Pas d’alliance stratégique, donc, mais l’intérêt mutuel des deux acteurs à coopérer rend tout aussi improbable le scénario d’une rupture totale. Bien que des tensions, voire des confrontations directes, restent envisageables, la Turquie demeure un partenaire indispensable pour M. Vladimir Poutine s’il veut atteindre ses objectifs en Syrie et concrétiser ses ambitions internationales. Le Kremlin semble en avoir pris acte, laissant à Ankara une certaine marge de manœuvre dans le Nord-Est syrien face aux Kurdes, organisés au sein du Parti de l’union démocratique (PYD), ou encore dans la région d’Idlib, où la Turquie conserve de l’influence auprès des groupes rebelles. Pour sa part, M. Erdoğan voit dans la coopération avec la Russie un moyen de garder la main sur la question kurde, qu’il juge existentielle pour son pays. Si des retournements tactiques ne sont pas à exclure, il est clair aux yeux d’Ankara que la politique de Moscou dans la région est beaucoup moins déstabilisatrice pour ses intérêts que celle de Washington.
À court terme, la relation russo-turque sera en bonne partie déterminée par le tour que prendra le conflit syrien et les négociations en vue de sa résolution. Elle devra également se lire à travers le prisme des rapports de chacun des deux pays avec l’Union européenne et les États-Unis.
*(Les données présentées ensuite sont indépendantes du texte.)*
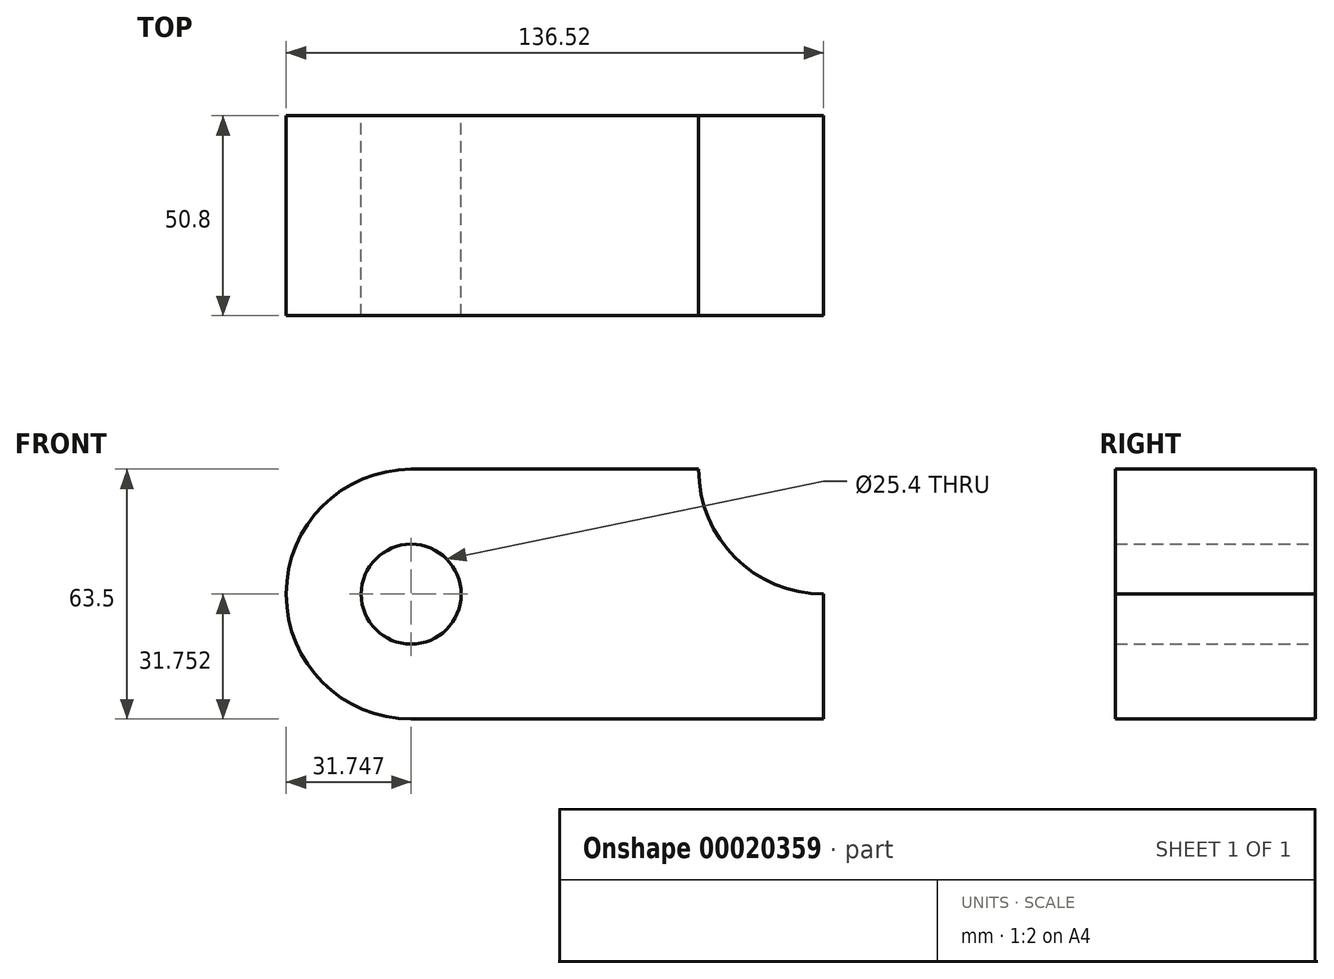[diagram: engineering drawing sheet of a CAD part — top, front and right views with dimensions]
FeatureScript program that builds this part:
annotation { "Feature Type Name" : "Feature", "Feature Type Description" : "" }
export const myFeature = defineFeature(function(context is Context, id is Id, definition is map)
    precondition{}
    {
        {
            var Q0;
            Q0=qCreatedBy(makeId("Front.planeOp"),FACE);
            var sketch = newSketch(context, id + "F0", { "sketchPlane" : qUnion([Q0])});
            skLineSegment(sketch, "E0.bottom", {"start": v(-61.28, 35.42) * mm, "end": v(11.74, 35.42) * mm});
            skLineSegment(sketch, "E0.top", {"start": v(-61.28, -28.08) * mm, "end": v(43.5, -28.08) * mm});
            skLineSegment(sketch, "E0.right", {"start": v(43.5, 3.67) * mm, "end": v(43.5, -28.08) * mm});
            skArc(sketch, "E1", {"start": v(-61.28, 35.42) * mm, "mid": v(-93.03, 3.67) * mm, "end": v(-61.28, -28.08) * mm});
            skPoint(sketch, "E2.trimOffspring.start.orphan", {"position": v(-8.9, 3.67) * mm});
            skCircle(sketch, "E3", {"center": v(-61.28, 3.67) * mm, "radius": 12.7 * mm});
            skArc(sketch, "E4", {"start": v(11.74, 35.42) * mm, "mid": v(21.04, 12.97) * mm, "end": v(43.5, 3.67) * mm});
            skSolve(sketch);
        }
        {
            var Q0;
            Q0=makeQuery(id+"F0.imprint","IMPRINT",FACE,{"disambiguationData":[TD([[makeQuery(id+"F0.imprint","IMPRINT",EDGE,{"derivedFrom":sQuery(id+"F0.wireOp",EDGE,"E0.bottom")}),-1.0]])]});
            extrude(context, id + "F1", {"entities" : qUnion([Q0]), "depth" : 50.8 * mm});
        }
    });
annotation { "Feature Type Name" : "Feature", "Feature Type Description" : "" }
export const myFeature = defineFeature(function(context is Context, id is Id, definition is map)
    precondition{}
    {
        {
            var Q0;
            Q0=qCreatedBy(makeId("Front.planeOp"),FACE);
            var sketch = newSketch(context, id + "F0", { "sketchPlane" : qUnion([Q0])});
            skCircle(sketch, "E0.cCircle", {"center": v(0, 0) * mm, "radius": 312.42 * mm, "construction": true});
            skLineSegment(sketch, "E0.0", {"start": v(104.01, -294.6) * mm, "end": v(-3.02, -312.4) * mm});
            skLineSegment(sketch, "E0.1", {"start": v(-3.02, -312.4) * mm, "end": v(-109.68, -292.53) * mm});
            skLineSegment(sketch, "E0.2", {"start": v(-109.68, -292.53) * mm, "end": v(-203.12, -237.38) * mm});
            skLineSegment(sketch, "E0.3", {"start": v(-203.12, -237.38) * mm, "end": v(-272.06, -153.6) * mm});
            skLineSegment(sketch, "E0.4", {"start": v(-272.06, -153.6) * mm, "end": v(-308.18, -51.28) * mm});
            skLineSegment(sketch, "E0.5", {"start": v(-308.18, -51.28) * mm, "end": v(-307.14, 57.22) * mm});
            skLineSegment(sketch, "E0.6", {"start": v(-307.14, 57.22) * mm, "end": v(-269.04, 158.81) * mm});
            skLineSegment(sketch, "E0.7", {"start": v(-269.04, 158.81) * mm, "end": v(-198.5, 241.26) * mm});
            skLineSegment(sketch, "E0.8", {"start": v(-198.5, 241.26) * mm, "end": v(-104.01, 294.6) * mm});
            skLineSegment(sketch, "E0.9", {"start": v(-104.01, 294.6) * mm, "end": v(3.02, 312.4) * mm});
            skLineSegment(sketch, "E0.10", {"start": v(3.02, 312.4) * mm, "end": v(109.68, 292.53) * mm});
            skLineSegment(sketch, "E0.11", {"start": v(109.68, 292.53) * mm, "end": v(203.12, 237.38) * mm});
            skLineSegment(sketch, "E0.12", {"start": v(203.12, 237.38) * mm, "end": v(272.06, 153.6) * mm});
            skLineSegment(sketch, "E0.13", {"start": v(272.06, 153.6) * mm, "end": v(308.18, 51.28) * mm});
            skLineSegment(sketch, "E0.14", {"start": v(308.18, 51.28) * mm, "end": v(307.14, -57.22) * mm});
            skLineSegment(sketch, "E0.15", {"start": v(307.14, -57.22) * mm, "end": v(269.04, -158.81) * mm});
            skLineSegment(sketch, "E0.16", {"start": v(269.04, -158.81) * mm, "end": v(198.5, -241.26) * mm});
            skLineSegment(sketch, "E0.17", {"start": v(198.5, -241.26) * mm, "end": v(104.01, -294.6) * mm});
            skCircle(sketch, "E1.cCircle", {"center": v(0, 0) * mm, "radius": 304.8 * mm, "construction": true});
            skLineSegment(sketch, "E1.0", {"start": v(183.54, -243.34) * mm, "end": v(68.7, -296.96) * mm});
            skLineSegment(sketch, "E1.1", {"start": v(68.7, -296.96) * mm, "end": v(-58.02, -299.23) * mm});
            skLineSegment(sketch, "E1.2", {"start": v(-58.02, -299.23) * mm, "end": v(-174.71, -249.76) * mm});
            skLineSegment(sketch, "E1.3", {"start": v(-174.71, -249.76) * mm, "end": v(-261.2, -157.1) * mm});
            skLineSegment(sketch, "E1.4", {"start": v(-261.2, -157.1) * mm, "end": v(-302.51, -37.28) * mm});
            skLineSegment(sketch, "E1.5", {"start": v(-302.51, -37.28) * mm, "end": v(-291.52, 88.98) * mm});
            skLineSegment(sketch, "E1.6", {"start": v(-291.52, 88.98) * mm, "end": v(-230.13, 199.86) * mm});
            skLineSegment(sketch, "E1.7", {"start": v(-230.13, 199.86) * mm, "end": v(-128.94, 276.18) * mm});
            skLineSegment(sketch, "E1.8", {"start": v(-128.94, 276.18) * mm, "end": v(-5.46, 304.75) * mm});
            skLineSegment(sketch, "E1.9", {"start": v(-5.46, 304.75) * mm, "end": v(118.97, 280.62) * mm});
            skLineSegment(sketch, "E1.10", {"start": v(118.97, 280.62) * mm, "end": v(222.82, 207.97) * mm});
            skLineSegment(sketch, "E1.11", {"start": v(222.82, 207.97) * mm, "end": v(288.15, 99.36) * mm});
            skLineSegment(sketch, "E1.12", {"start": v(288.15, 99.36) * mm, "end": v(303.65, -26.43) * mm});
            skLineSegment(sketch, "E1.13", {"start": v(303.65, -26.43) * mm, "end": v(266.65, -147.65) * mm});
            skLineSegment(sketch, "E1.14", {"start": v(266.65, -147.65) * mm, "end": v(183.54, -243.34) * mm});
            skSolve(sketch);
        }
        {
            var Q0;
            Q0=makeQuery(id+"F0.imprint","IMPRINT",FACE,{"disambiguationData":[TD([[makeQuery(id+"F0.imprint","IMPRINT",EDGE,{"derivedFrom":sQuery(id+"F0.wireOp",EDGE,"E0.0")}),-1.0]])]});
            extrude(context, id + "F1", {"entities" : qUnion([Q0]), "depth" : 18000 * mm});
        }
    });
En définitive, les évolutions de la politique extérieure de la Turquie découlent aussi bien de sa longue quête d’identité, perceptible depuis maintenant cinq décennies, que de sa volonté plus récente de tenir compte des nouveaux paradigmes structurant les relations internationales. Désormais, les valeurs que les pays occidentaux considèrent encore — plus ou moins confusément — comme universelles ne parviennent plus à s’imposer, ni militairement, ni politiquement, ni culturellement. Par-delà leur diversité, les puissances dites émergentes s’affirment sur la scène mondiale et bousculent les équilibres anciens. La Turquie est un exemple de ce bouleversement du monde, et le président Erdoğan exprime régulièrement son refus d’un ordre international régi par les cinq membres du Conseil de sécurité des Nations unies. « Je persiste à le répéter : le Conseil de sécurité de l’ONU doit être réformé pour mieux représenter le monde d’aujourd’hui. C’est ce que je veux dire quand j’explique que le monde est plus grand que cinq (3) », a-t-il ainsi déclaré lors de la session de clôture de la 62e Assemblée parlementaire de l’OTAN, le 21 novembre 2016, à Istanbul.
Les alliés traditionnels de la Turquie doivent donc apprendre à distinguer ce qui relève de la posture conjoncturelle — souvent motivée par des raisons de politique intérieure — de ce qui pourrait, hypothétiquement, devenir structurant dans les années à venir.
(1) Cette doctrine est explicitée dans son ouvrage Stratejik Derinlik (« Profondeur stratégique »), publié en 2001 en Turquie, non traduit en français ni en anglais.
(2) Jens Stoltenberg, « L’OTAN : un atout pour l’Europe, un atout pour l’Amérique », 17 juillet 2019.